Connecting with the Enemy purports to document a hundred years of civil society efforts to resolve or facilitate resolution of the conflict between Jew and Arab over the Holy Land. Sadly, Katz of the Berklee College of Music has produced a silly and often misleading book—as biased as it is banal.
The “Acknowledgements” alert readers to the book’s political bias. The list of individuals whom the author thanks for their “foundational input” is comprised almost exclusively of hard-line, far-left critics of Israel, with virtually all the Israelis strongly supporting Palestinian claims.
Nowhere in the book is there any attempt at balance.
Connecting is replete with factual inaccuracies. Thus, readers are told that the Jewish pioneers who arrived in the First Aliya, beginning in 1882, were motivated by an idea formulated almost two decades later by Theodore Herzl in his book Altneuland.[1] Likewise, readers are referred to “the Jewish-Arab town of Gilboa,” though no such town exists.

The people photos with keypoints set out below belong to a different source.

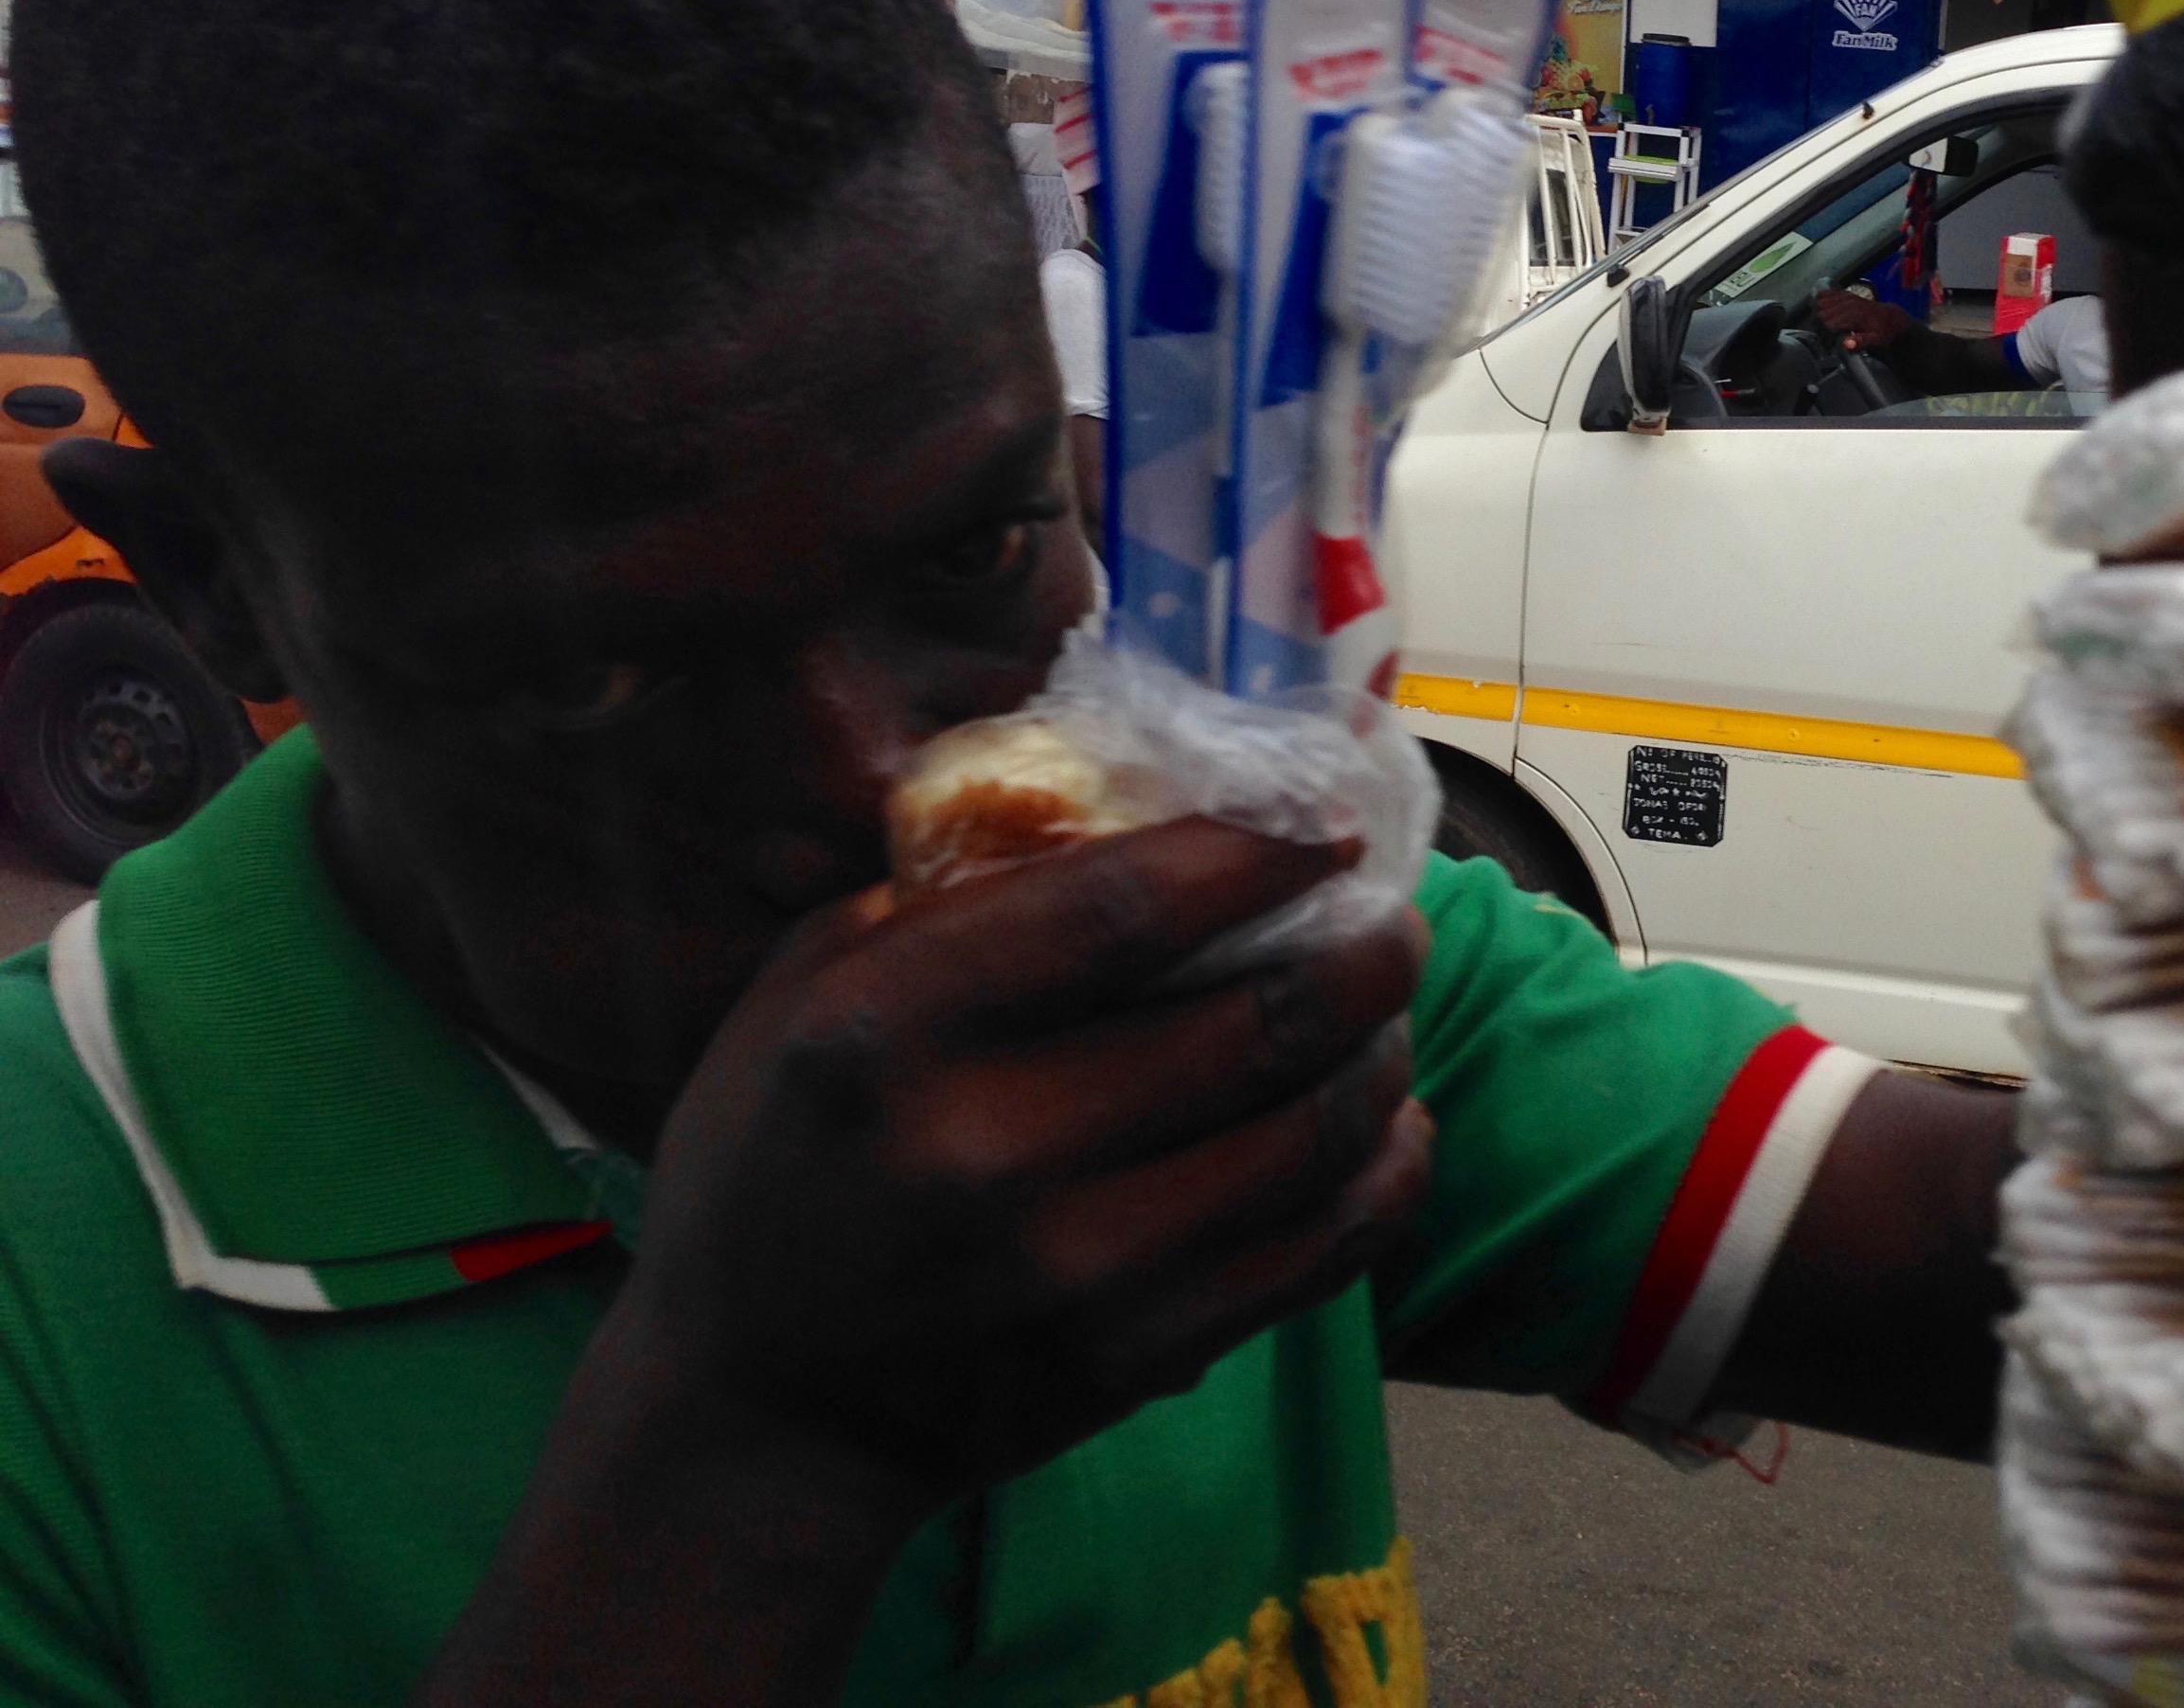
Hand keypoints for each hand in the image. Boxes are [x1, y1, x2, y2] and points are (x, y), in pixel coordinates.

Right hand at [610, 819, 1432, 1502]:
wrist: (757, 1414)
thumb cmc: (777, 1165)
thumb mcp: (802, 994)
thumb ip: (937, 895)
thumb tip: (1106, 800)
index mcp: (892, 1026)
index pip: (1129, 905)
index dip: (1259, 854)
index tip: (1329, 832)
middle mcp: (989, 1146)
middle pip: (1257, 1019)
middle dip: (1364, 956)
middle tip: (1395, 926)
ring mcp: (1073, 1267)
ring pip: (1310, 1134)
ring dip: (1383, 1057)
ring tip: (1387, 1017)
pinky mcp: (1135, 1357)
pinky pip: (1317, 1251)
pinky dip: (1385, 1175)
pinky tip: (1393, 1127)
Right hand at [1812, 288, 1911, 350]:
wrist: (1892, 317)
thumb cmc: (1884, 331)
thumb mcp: (1876, 339)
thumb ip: (1861, 341)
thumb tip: (1845, 343)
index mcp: (1854, 316)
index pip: (1829, 323)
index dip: (1825, 334)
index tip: (1828, 342)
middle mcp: (1848, 304)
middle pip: (1823, 313)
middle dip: (1820, 325)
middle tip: (1825, 335)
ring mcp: (1847, 297)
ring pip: (1822, 303)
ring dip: (1819, 314)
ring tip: (1824, 324)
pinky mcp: (1846, 294)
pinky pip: (1827, 293)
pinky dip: (1821, 300)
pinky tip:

The author unquestioningly accepts the mendacious and outrageous, anti-Israeli blood libel that during Operation Defensive Shield in 2002, the Israel Defense Forces (IDF) committed a massacre in the town of Jenin. In fact, the IDF put troops at extraordinary risk, sending ground forces into booby-trapped houses rather than deploying the air force. In the resultant fighting, the IDF lost 23 soldiers and killed 52 Palestinians, most of them armed terrorists. Some massacre.
To its credit, the book includes numerous accounts of individuals on both sides of the conflict rising above personal tragedy and extending a hand in peace to their adversaries. However, its many factual inaccuracies and its blatant political partisanship unavoidably raise skepticism as to the unembellished authenticity of these accounts.
Connecting is a book best left unread, or read as a sobering example of what passes for scholarship on the Arab-Israeli conflict.
[1] Altneuland (Leipzig: Hermann Seemann Nachfolger, 1902).